Este fin de semana, dio un vuelco la información relacionada con los jóvenes asesinados, los dos australianos y el estadounidense, un tiro de gracias les quitó la vida y fueron encontrados en un pozo de más de 15 metros de profundidad.
Según la información proporcionada por la Fiscalía del Estado en Baja California, el principal móvil detrás de este acto atroz parece ser el robo de las llantas del vehículo en el que se desplazaban las víctimas. La Dra. María Elena Andrade, Fiscal de Baja California, explicó que los agresores se aproximaron al vehículo tipo pickup de las víctimas con la intención de sustraer las llantas u otras piezas de valor. Ante la resistencia de los jóvenes, se desató un enfrentamiento fatal que terminó con la vida de los tres surfistas.
Hasta el momento, la Fiscalía ha detenido a tres individuos presuntamente relacionados con este crimen. Los cuerpos presentaban signos de haber recibido un tiro de gracia, indicando la brutalidad con la que fueron ejecutados.
Los familiares de los jóvenes fallecidos, identificados como los hermanos Jake y Callum Robinson, ambos australianos, y el estadounidense Jack Carter, llegaron a México durante el fin de semana para identificar los cuerpos. A pesar de las condiciones de descomposición, las autoridades confían en que existen suficientes evidencias físicas para permitir su identificación.

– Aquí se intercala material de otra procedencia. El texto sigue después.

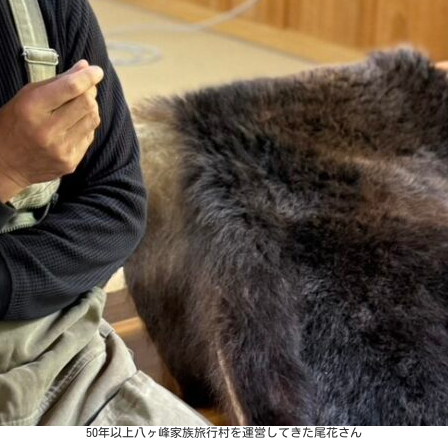
50年以上八ヶ峰家族旅行村を運営してきた尾花さん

Uno de los últimos encuentros con vida de estos jóvenes fue relatado por Rodrigo, un vendedor de artículos de surf que los atendió poco antes de su fatídico viaje. Según él, los jóvenes estaban emocionados y listos para buscar olas, reflejando la pasión que los impulsaba.
El domingo por la tarde, más de 50 surfistas se reunieron en San Miguel, una zona cercana a Ensenada, para rendir tributo a los jóvenes caídos. Este acto de solidaridad y duelo refleja el impacto que esta tragedia ha tenido en la comunidad de surfistas, tanto local como internacionalmente.
En las redes sociales, grupos de estadounidenses residentes en Baja California han condenado vehementemente este acto de violencia y esperan que se haga justicia prontamente en México. La indignación y el llamado a la acción resuenan en cada publicación, mientras la comunidad busca respuestas y soluciones para evitar que tragedias como estas se repitan en el futuro.